Contact: (573) 751-2420

Sen. Walsh Instrumental in Improvement of Workers' Compensation Reform Legislation

JEFFERSON CITY — Sen. Gina Walsh, D- Bellefontaine Neighbors, worked this week to improve Senate Bill 1, which addresses the insolvency of the Second Injury Fund.  The fund, which was created 70 years ago, provides assistance to disabled workers who suffer a second injury on the job.  In 2005, lawmakers capped the surcharge businesses pay on their workers’ compensation insurance premiums to finance the Second Injury Fund.  That 3 percent cap is partly to blame for a $25-million shortfall in the fund that the state auditor warns will continue to grow unless the fund is replenished.

Senate Bill 1 increases the surcharge to 4.5 percent for the rest of the year and allows the Division of Workers’ Compensation to increase the surcharge to 6 percent through 2020 in an effort to meet all of the fund’s outstanding obligations.  The measure attempts to limit future costs to the Second Injury Fund by restricting coverage only to those who are permanently and totally disabled.

Senate Bill 1 also addresses an unintended consequence of the 2005 law, which made it more difficult for an employee to prove an injury was work-related.  Missouri judges ruled the 2005 law meant occupational diseases were no longer considered “accidents” and therefore did not have to be covered under workers’ compensation policies.  Businesses are concerned that employers could face expensive lawsuits for work-related illnesses.  Senator Walsh worked with the bill’s sponsor and her colleagues to ensure that people with occupational diseases are fairly compensated.

“Folks like me who have been in the construction trades all of our lives have been exposed to numerous chemicals and toxins that were fairly common before their risks were known,” Sen.
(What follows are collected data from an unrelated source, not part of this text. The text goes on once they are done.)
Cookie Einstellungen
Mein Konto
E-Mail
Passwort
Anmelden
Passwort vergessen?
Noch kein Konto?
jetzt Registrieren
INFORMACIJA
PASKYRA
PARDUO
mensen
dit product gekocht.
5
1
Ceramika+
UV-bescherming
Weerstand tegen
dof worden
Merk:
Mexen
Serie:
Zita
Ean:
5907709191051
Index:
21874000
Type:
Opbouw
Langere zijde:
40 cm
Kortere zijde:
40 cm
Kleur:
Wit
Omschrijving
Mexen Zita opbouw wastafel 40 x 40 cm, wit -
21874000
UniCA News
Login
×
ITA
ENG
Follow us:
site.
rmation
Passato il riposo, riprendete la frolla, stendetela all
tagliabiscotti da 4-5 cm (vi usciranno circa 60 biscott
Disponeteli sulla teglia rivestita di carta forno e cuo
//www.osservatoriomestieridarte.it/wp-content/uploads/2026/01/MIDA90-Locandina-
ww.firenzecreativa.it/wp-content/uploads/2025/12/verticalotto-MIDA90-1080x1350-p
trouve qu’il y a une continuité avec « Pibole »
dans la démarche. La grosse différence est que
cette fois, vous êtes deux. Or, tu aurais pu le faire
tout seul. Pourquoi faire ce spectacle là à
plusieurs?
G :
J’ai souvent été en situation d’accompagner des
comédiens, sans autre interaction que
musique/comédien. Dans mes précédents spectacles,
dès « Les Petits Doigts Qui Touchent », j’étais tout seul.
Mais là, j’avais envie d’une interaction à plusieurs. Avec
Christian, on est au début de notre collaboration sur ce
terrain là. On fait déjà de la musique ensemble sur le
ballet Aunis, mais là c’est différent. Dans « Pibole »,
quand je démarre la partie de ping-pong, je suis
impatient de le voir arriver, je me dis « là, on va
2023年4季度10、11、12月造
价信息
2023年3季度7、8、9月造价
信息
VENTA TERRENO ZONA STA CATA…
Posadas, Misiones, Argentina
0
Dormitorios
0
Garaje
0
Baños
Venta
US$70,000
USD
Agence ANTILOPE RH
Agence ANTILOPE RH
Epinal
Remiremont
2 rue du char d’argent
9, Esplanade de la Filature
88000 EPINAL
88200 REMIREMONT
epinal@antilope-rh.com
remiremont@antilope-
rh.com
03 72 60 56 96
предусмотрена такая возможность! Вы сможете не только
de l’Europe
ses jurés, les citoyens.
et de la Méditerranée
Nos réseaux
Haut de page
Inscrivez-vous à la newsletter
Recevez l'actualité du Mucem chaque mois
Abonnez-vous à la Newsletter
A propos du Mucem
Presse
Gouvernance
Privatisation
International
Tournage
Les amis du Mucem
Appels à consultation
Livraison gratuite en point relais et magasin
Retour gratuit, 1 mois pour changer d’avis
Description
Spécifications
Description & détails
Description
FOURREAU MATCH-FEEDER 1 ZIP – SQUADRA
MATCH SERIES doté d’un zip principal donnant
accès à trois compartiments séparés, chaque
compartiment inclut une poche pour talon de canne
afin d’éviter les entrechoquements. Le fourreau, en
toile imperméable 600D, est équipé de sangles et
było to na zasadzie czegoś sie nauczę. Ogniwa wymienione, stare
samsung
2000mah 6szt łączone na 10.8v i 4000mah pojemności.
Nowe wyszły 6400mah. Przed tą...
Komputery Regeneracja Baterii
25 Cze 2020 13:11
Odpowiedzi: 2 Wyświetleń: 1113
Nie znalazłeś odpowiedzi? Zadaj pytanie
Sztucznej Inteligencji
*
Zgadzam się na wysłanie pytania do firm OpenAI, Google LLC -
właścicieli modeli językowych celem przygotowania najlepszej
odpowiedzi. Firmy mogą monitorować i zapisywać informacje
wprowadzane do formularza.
Walsh said.  “Asbestos used to be the miracle mineral and was used for a variety of things like thermal pipe insulation, drywall and joint compound, vinyl floor tiles – you name it.  Many of my co-workers have died at a relatively young age because of mesothelioma and other occupational diseases they contracted simply by going to work each day.”
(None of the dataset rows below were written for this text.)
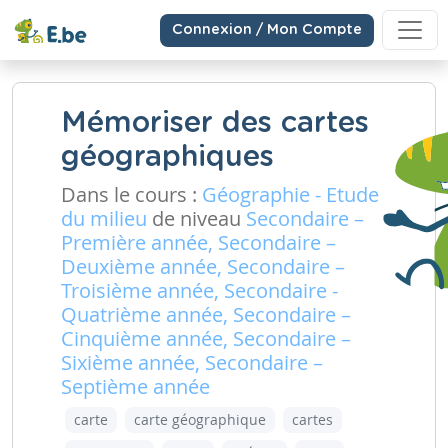
Connexion / Mon Compte
Mémoriser des cartes
géographiques
Dans le cours :
Géographie - Etude
du milieu
de niveau
Secondaire –
Première année, Secondaire –
Deuxième année, Secondaire –
Troisième année, Secondaire -
Quatrième année, Secondaire –
Cinquième année, Secondaire –
Sixième année, Secondaire –
Septième année
carte
carte géographique
cartes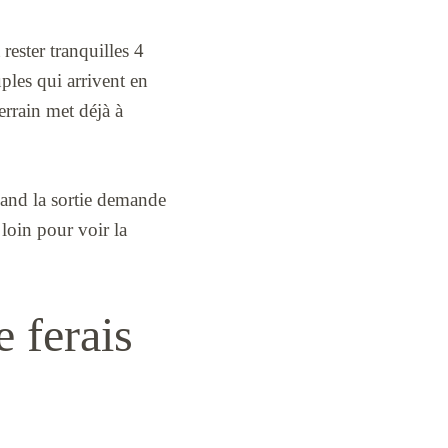
 rester tranquilles 4
ples qui arrivent en
errain met déjà à
Quand la sortie demande
s loin pour voir la
e ferais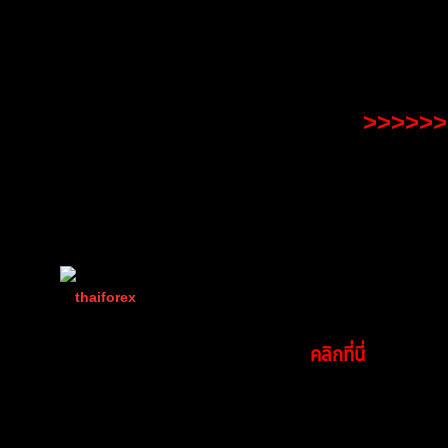
อันดับ 1
เงินสด
15,000 บาท
+ Badge 
ผู้เข้าร่วมทุกคน:
ได้รับแต้ม Rank
100 
>>>>>>>
TibitoBlink
and
T.
reacted
thaiforex
นักเทรด EA ที่ลงแข่งแล้ว ให้ติดตั้งตัว ea เ
(@thaiforex)
นักแข่งคนไหนเทรดผ่านคอม ให้ทำการติด
มนุษย์ที่เท่ห์ที่สุดในบอร์ด
คลิกที่นี่
ตอนการติดตั้ง
เพราะมีคนเดียว
Admin
เข้าร่วม: 2 ปี ที่ผ่านมา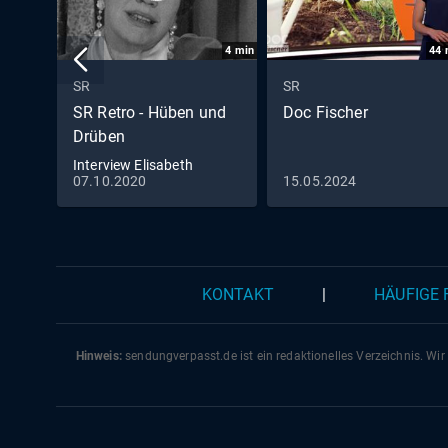
4
min
44
SR
SR
SR Retro - Hüben und
Doc Fischer
Drüben
Interview Elisabeth
07.10.2020
15.05.2024
Flickenschildt
KONTAKT
|
HÄUFIGE
Hinweis:
sendungverpasst.
de
ist ein redaktionelles Verzeichnis. Wir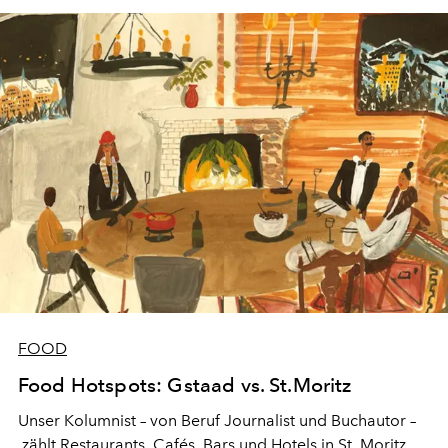
FOOD
Food Hotspots: Gstaad vs. St.Moritz
Unser Kolumnist – von Beruf Journalist und Buchautor –
zählt Restaurants, Cafés, Bars und Hotels in St. Moritz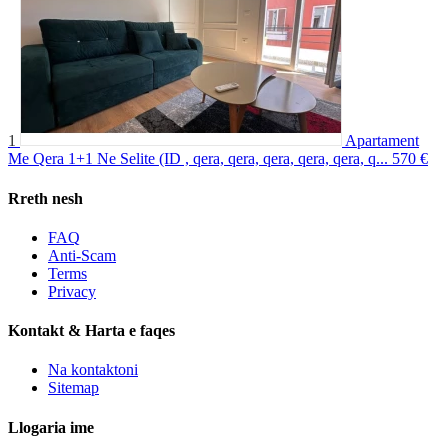
1
Apartament
Me Qera 1+1 Ne Selite (ID , qera, qera, qera, qera, qera, q...
570 €
Rreth nesh
FAQ
Anti-Scam
Terms
Privacy
Kontakt & Harta e faqes
Na kontaktoni
Sitemap
Llogaria ime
Senate Bill 1 creates an enhanced workers’ compensation benefit of more than $150,000 for workers suffering from certain occupational diseases caused by exposure to toxic chemicals.  The measure provides an enhanced benefit up to $600,000 for workers suffering from mesothelioma as a result of exposure to asbestos. 
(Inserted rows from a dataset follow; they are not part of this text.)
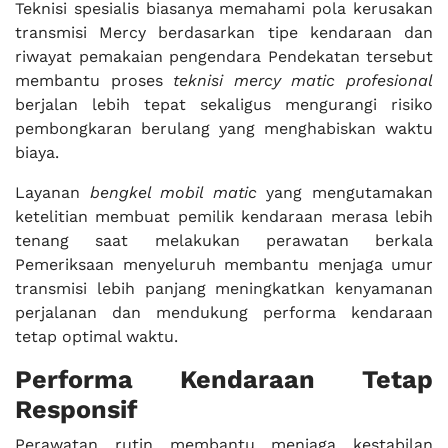
Teknisi spesialis biasanya memahami pola kerusakan
transmisi Mercy berdasarkan tipe kendaraan dan
riwayat pemakaian pengendara Pendekatan tersebut
membantu proses
teknisi mercy matic profesional
berjalan lebih tepat sekaligus mengurangi risiko
pembongkaran berulang yang menghabiskan waktu
biaya.
Layanan
bengkel mobil matic
yang mengutamakan
ketelitian membuat pemilik kendaraan merasa lebih
tenang saat melakukan perawatan berkala
Pemeriksaan menyeluruh membantu menjaga umur
transmisi lebih panjang meningkatkan kenyamanan
perjalanan dan mendukung performa kendaraan
tetap optimal waktu.
Performa Kendaraan Tetap
Responsif
Perawatan rutin membantu menjaga kestabilan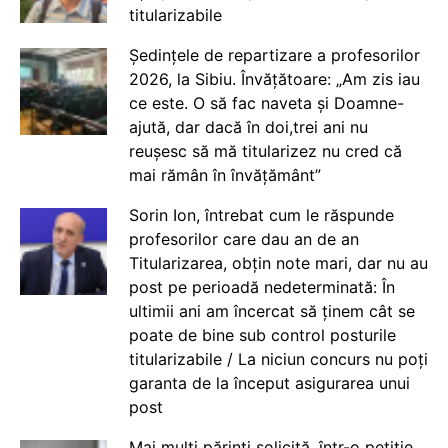
titularizabile
Ședințele de repartizare a profesorilor
2026, la Sibiu. Învățătoare: „Am zis iau
ce este. O să fac naveta și Doamne-
ajută, dar dacă în doi,trei ani nu
reușesc să mă titularizez nu cred că
mai rămân în învățământ”
Sorin Ion, întrebat cum le răspunde
profesorilor care dau an de an
Titularizarea, obțin note mari, dar nu au
post pe perioadă nedeterminată: În
ultimii ani am încercat să ținem cât se
poate de bine sub control posturile
titularizabile / La niciun concurs nu poți
garanta de la început asigurarea unui
post
Mai mulți părinți solicită, într-o petiție,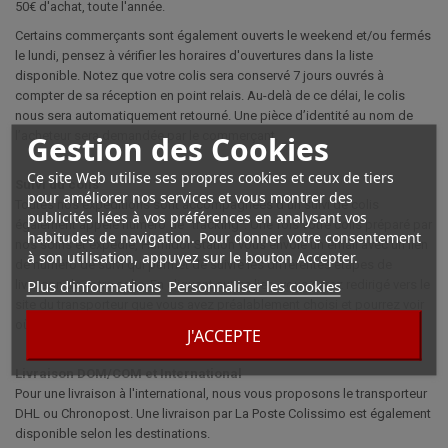
50€ d'achat, toute l'année.
Certains commerçants sont également ouverts le weekend et/ou fermés
le lundi, pensez à vérifier les horaires d'ouvertures dans la liste
disponible. Notez que votre colis sera conservé 7 jours ouvrés à
compter de sa réception en point relais. Au-delà de ce délai, le colis
nous sera automatiquement retourné. Une pièce d’identité au nom de
l’acheteur sera demandée par le commerçant.
Gestion des Cookies
Ce site Web utilise ses propres cookies et ceux de tiers
Suivi du colis
pour améliorer nos services et vous montrer des
Toutes nos expéditions sont accompagnées d'un suivi de colis
publicités liées à vos préférences en analysant vos
également appelé numéro de "tracking". Une fois votre colis préparé par
habitudes de navigation. Pour donner votre consentement
nos soins et expédié, Humidor Station vous envoie un email avec un lien
à son utilisation, appuyez sur le bouton Accepter.
de numéro de suivi qui permet de suivre les différentes étapes de
Plus d'informations
Personnaliser les cookies
livraison de votre colis. En cliquant sur ce lien, vous serez redirigé vers le
site du transporteur que vous avez préalablement choisi et pourrez voir
où se trouve votre colis dans ses différentes étapes d’acheminement.
J'ACCEPTE
Livraison DOM/COM et International
Pour une livraison à l'international, nous vous proposons le transporteur
DHL ou Chronopost. Une livraison par La Poste Colissimo est également
disponible selon les destinations.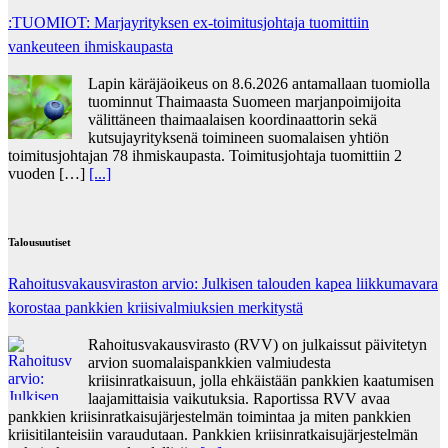
:TUOMIOT: Marjayrityksen ex-toimitusjohtaja tuomittiin
vankeuteen ihmiskaupasta
Lapin käräjäoikeus on 8.6.2026 antamallaan tuomiolla
tuominnut Thaimaasta Suomeen marjanpoimijoita
välittäneen thaimaalaisen koordinaattorin sekä
kutsujayrityksenä toimineen suomalaisen yhtiön
toimitusjohtajan 78 ihmiskaupasta. Toimitusjohtaja tuomittiin 2
vuoden […]
[...]
Talousuutiset
Rahoitusvakausviraston arvio: Julkisen talouden kapea liikkumavara
korostaa pankkien kriisivalmiuksien merkitystä
Rahoitusvakausvirasto (RVV) on julkaissut päivitetyn
arvion suomalaispankkien valmiudesta
kriisinratkaisuun, jolla ehkäistään pankkien kaatumisen
laajamittaisia vaikutuksia. Raportissa RVV avaa
pankkien kriisinratkaisujärjestelmän toimintaa ja miten pankkien
kriisitilanteisiin varaudutaan. Pankkien kriisinratkaisujärjestelmän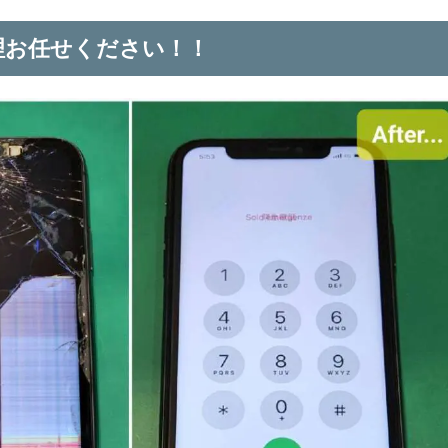
修理お任せください！！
Senator Scott Sifton, D-Affton, said the enhanced benefit for those suffering from mesothelioma is appropriate given the disease is a death sentence.

“It is 100 percent fatal and it has one known cause, only one known cause, and it is a disease and a way to die of a nature and magnitude such that ordinary workers’ compensation remedies, in my view, are simply insufficient to compensate the victim and his or her family adequately,” Sen. Sifton said during floor debate.

Senators have been debating SB 1 on and off since Feb. 4 and gave first-round approval to the bill Tuesday night.  The Senate is expected to third read and finally pass SB 1 before adjourning this week, sending the measure to the House for consideration.